What is wrong with this picture?
‘Jewish terrorists are more dangerous for Israel than Hamas…’
But perhaps the most disconcerting remark from Gillon was this: “Those Jewish terrorists, they are more dangerous for the State of Israel than the Hamas and the Palestinians terror groups... Hezbollah and so on.... The sabotage of that small Jewish group would make, for the State of Israel, is much more dangerous.”
In many ways, this proclamation is as breathtaking as it is bewildering. For although similar allegations have been bandied about liberally of late, no one actually seems able to stipulate the mechanism by which that great danger will be precipitated, other than by speculating about future intentions, which the meager band of sparsely scattered nomads, whose most formidable weapon hitherto has been, allegedly, a box of matches and a bottle of inflammable liquid, are clearly incapable of perpetrating.
Clearly, I do not wish to downplay the repercussions of the anger an attack attributed to Jews on a sensitive non-Jewish target might generate. However, it is difficult to see how such an attack, given the paltry resources available today (or in the foreseeable future) to price-tag/hilltop renegades, could be, in anyway, comparable to the damage Arab terrorist organizations can wreak on the country and its citizens.

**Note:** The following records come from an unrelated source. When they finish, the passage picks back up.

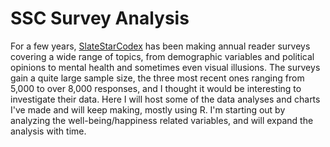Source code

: # SSC Survey Analysis

For a few years, [SlateStarCodex](https://slatestarcodex.com/) has been making annual reader surveys covering a wide range of topics, from demographic variables and political opinions to mental health and sometimes even visual illusions. The surveys gain a quite large sample size, the three most recent ones ranging from 5,000 to over 8,000 responses, and I thought it would be interesting to investigate their data. Here I will host some of the data analyses and charts I've made and will keep making, mostly using R. I'm starting out by analyzing the well-being/happiness related variables, and will expand the analysis with time.
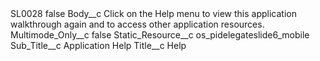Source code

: <?xml version="1.0" encoding="UTF-8"?>
<CustomMetadata xmlns="http://soap.sforce.com/2006/04/metadata" xmlns:xsi="http://www.w3.org/2001/XMLSchema-instance" xmlns:xsd="http://www.w3.org/2001/XMLSchema">
    <label>SL0028</label>
    <protected>false</protected>
    <values>
        <field>Body__c</field>
        <value xsi:type="xsd:string">Click on the Help menu to view this application walkthrough again and to access other application resources.</value>
    </values>
    <values>
        <field>Multimode_Only__c</field>
        <value xsi:type="xsd:boolean">false</value>
    </values>
    <values>
        <field>Static_Resource__c</field>
        <value xsi:type="xsd:string">os_pidelegateslide6_mobile</value>
    </values>
    <values>
        <field>Sub_Title__c</field>
        <value xsi:type="xsd:string">Application Help</value>
    </values>
    <values>
        <field>Title__c</field>
        <value xsi:type="xsd:string">Help</value>
    </values>
</CustomMetadata>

Is that threat comparable to the threat posed by Hezbollah? With an estimated 100,000 rockets/missiles (compared to around 14,000 in 2006, which kept over a million Israelis huddled in shelters for weeks), along with unmanned aircraft, antitank weapons, antiaircraft and land-to-sea missiles that it possesses today, Hezbollah terrorists are likely to rain up to 1,200 projectiles a day down on Israeli civilians .
Much the same could be asked about Hamas in the south, with the rapid replenishment of its rockets and the renewed tunnel activity increasingly evident...
Or the growing ISIS-affiliated jihadist insurgency in Sinai, pressing against the long southern border, threatening to cut off land access to Eilat...
Jewish “terror” more dangerous than Arab terrorism? Really?
The bitter fruits of self-flagellation
In the past I argued against artificially inflating the threat posed by a marginal, and marginalized, band of radical Jewish renegades. Portraying Israel as a threatened society, teetering on the brink of becoming a theocratic, tyrannical monarchy, is as misplaced as it is misleading.
I urged against attempts to draw any equivalence between Arab terrorism and the terrorist organizations that promote/perpetrate/ propagate it, and the groups of Jewish theo-ideological extremists. I cautioned against blurring the very real distinction that exists between them, and of the detrimental consequences that drawing inappropriate parallels might entail for Israel. After all, how can Israel hope to invoke international sympathy or solidarity in its struggle against Arab/Muslim terrorism – and international understanding for the policies it requires to contend with it – if it, itself, is guilty of harboring equivalent malfeasance? I warned that moralistic self-recrimination plays into the hands of Israel’s worse detractors, and as the introductory excerpt from the bitterly inimical Richard Silverstein shows, the bitter fruits of Israeli self-flagellation are beginning to ripen.
Remarks like those of Carmi Gillon can only increase the noxious harvest. They will be pounced on by those bent on harming Israel. As such, it – and he – will have done Israel a great disservice.
Martin Sherman (www.martinsherman.org) is the founder and executive director of the Israel Institute for Strategic Studies.